Preparation & Dosage
Common forms
Whole cooked beans, powdered extracts, functional food ingredients.
Preparation
Cook whole beans thoroughly as a staple in soups, stews, or salads. Powdered extracts can be blended into smoothies or incorporated into supplements.
Dosage
1-2 servings of cooked beans daily, or 1-2 scoops of powdered extract in functional formulations.
Nutritional Profile
- Plant-based protein and essential amino acids
- Dietary fiber and resistant starch
- B-complex vitamins and folate
- Minerals: Magnesium, potassium, calcium, iron
- Phytochemicals: Isoflavones, polyphenols
Synergy Stack
Hermetica Formulation Heuristic
Protein + fiber base
Cardio & Circulation | Cognition & Focus
Frequently Asked Questions
What are rattlesnake beans?
Rattlesnake beans are an heirloom variety of common bean (Phaseolus vulgaris) native to North and Central America. They are rich in plant protein, dietary fiber, B vitamins, and minerals like iron and magnesium, and have been cultivated by Indigenous peoples for centuries.
How much rattlesnake beans should I eat daily?

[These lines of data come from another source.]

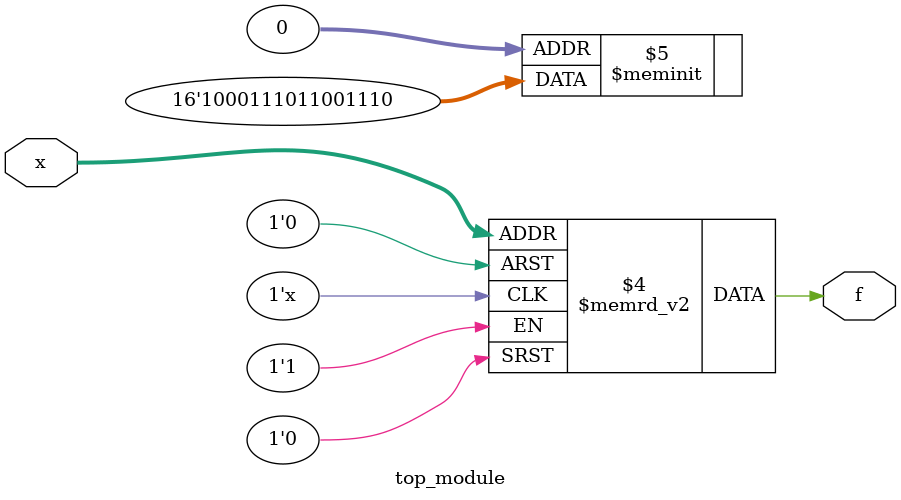
<source format=sv>
module top_module (
    input [4:1] x,
    output logic f
);

always_comb begin
    case (x)
        4'b0000, 4'b0101, 4'b1100, 4'b1101: f = 1'b0; // Corrected 4'b1101 from 4'b1110
        4'b0001, 4'b0011, 4'b0111, 4'b1001, 4'b1011, 4'b1111: f = 1'b1; // Corrected 4'b1011 and 4'b1111
        4'b0010, 4'b0110, 4'b1010: f = 1'b1; // Don't care condition, output 1
        default: f = 1'b0;
    endcase
end

endmodule

</source>
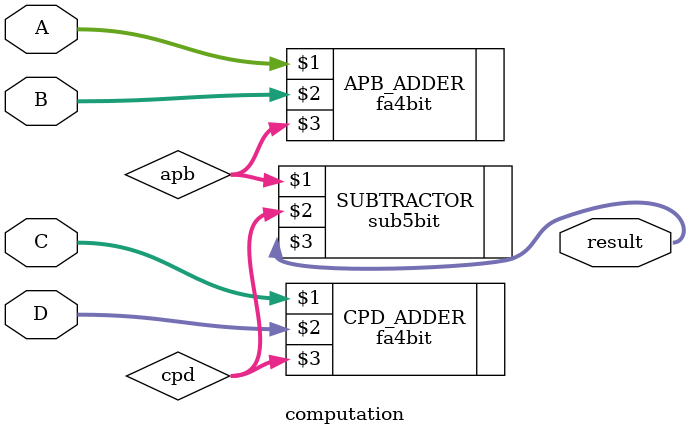
<source format=v>
module computation (
  input [3:0] A, B, C, D,
  output [4:0] result
);

  wire [4:0] apb, cpd;

  // Need adder for apb = A+B
  fa4bit APB_ADDER ( A, B, apb );

  // Need adder for cpd = C+D
  fa4bit CPD_ADDER ( C, D, cpd );

  // Need subtractor for (A+B)-(C+D), result = apb - cpd
  sub5bit SUBTRACTOR ( apb, cpd, result );

endmodule

</source>
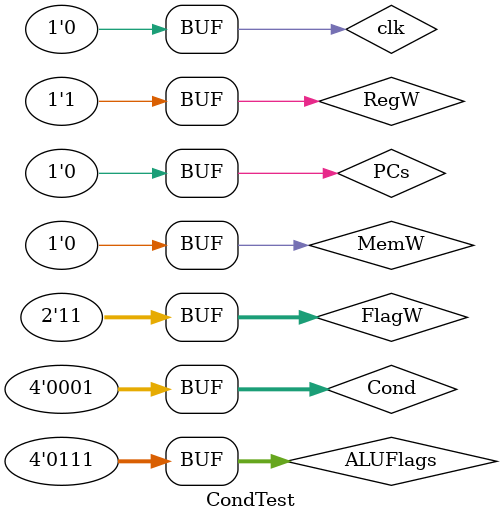
<source format=v>
`timescale 1ns / 1ps


module CondTest;

	// Inputs
	reg clk;
	reg PCs;
	reg RegW;
	reg MemW;
	reg [1:0] FlagW;
	reg [3:0] Cond;
	reg [3:0] ALUFlags;

	// Outputs
	wire PCSrc;
	wire RegWrite;
	wire MemWrite;

	// Instantiate the Unit Under Test (UUT)
	ConditionalLogic uut (
		.clk(clk), 
		.PCs(PCs), 
		.RegW(RegW), 
		.MemW(MemW), 
		.FlagW(FlagW), 
		.Cond(Cond), 
		.ALUFlags(ALUFlags), 
		.PCSrc(PCSrc), 
		.RegWrite(RegWrite), 
		.MemWrite(MemWrite)
	);

	initial begin
		// Initialize Inputs
		clk = 0;
		PCs = 0;
		RegW = 0;
		MemW = 0;
		FlagW = 0;
		Cond = 0;
		ALUFlags = 0;

		// Wait 100 ns for global reset to finish
		#100;
        
		// Add stimulus here
		PCs = 0;
		RegW = 1;
		MemW = 0;
		FlagW = 0;
		Cond = 14;
		ALUFlags = 0;
		#150;
		PCs = 0;
		RegW = 1;
		MemW = 0;
		FlagW = 3;
		Cond = 1;
		ALUFlags = 8;
		#150;
		PCs = 0;
		RegW = 1;
		MemW = 0;
		FlagW = 3;
		Cond = 1;
		ALUFlags = 7;
	end
	

always begin
		#5; clk = 1;
		#5; clk = 0;
end
endmodule


</source>
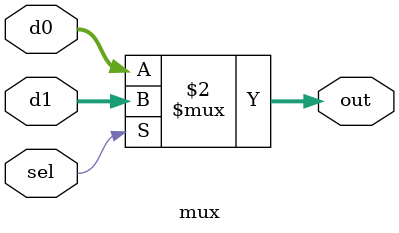
<source format=v>
`timescale 1ns / 1ps


module mux #(parameter WIDTH = 32)(
    input sel,
    input [WIDTH-1:0] d0,
    input [WIDTH-1:0] d1,
    output [WIDTH-1:0] out
    );
	assign out = (sel == 1'b1 ? d1 : d0);
endmodule

</source>
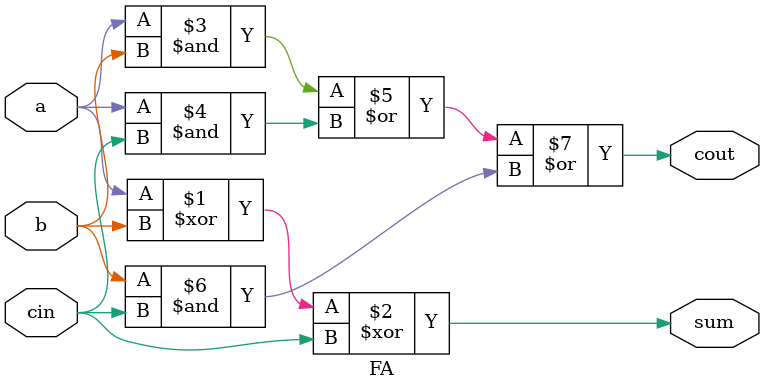
<source format=v>
module top_module (
    input [3:0] x,
    input [3:0] y, 
    output [4:0] sum);
    
    wire [3:0] cout;
    FA A1 (.a(x[0]), .b(y[0]), .cin (0), .cout(cout[0]), .sum(sum[0]));
    FA A2 (.a(x[1]), .b(y[1]), .cin (cout[0]), .cout(cout[1]), .sum(sum[1]));
    FA A3 (.a(x[2]), .b(y[2]), .cin (cout[1]), .cout(cout[2]), .sum(sum[2]));
    FA A4 (.a(x[3]), .b(y[3]), .cin (cout[2]), .cout(cout[3]), .sum(sum[3]));
    
    assign sum[4] = cout[3];
endmodule

module FA (input a, b,
           input cin,
           output cout,
           output sum);
    assign sum = a ^ b ^ cin;
    assign cout = a & b | a & cin | b & cin;
endmodule

</source>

A typical recommendation is 1-2 servings (85-170g cooked) per day as part of a balanced diet. Always soak overnight and cook thoroughly to eliminate lectins and improve digestibility. Introduce gradually if you are not accustomed to high-fiber foods.
What are the main health benefits of rattlesnake beans?
Rattlesnake beans support cardiovascular health through their fiber and polyphenol content, help regulate blood sugar due to their low glycemic index and resistant starch, and promote digestive health by feeding beneficial gut bacteria. Their nutritional profile is comparable to other common bean varieties such as pinto or kidney beans.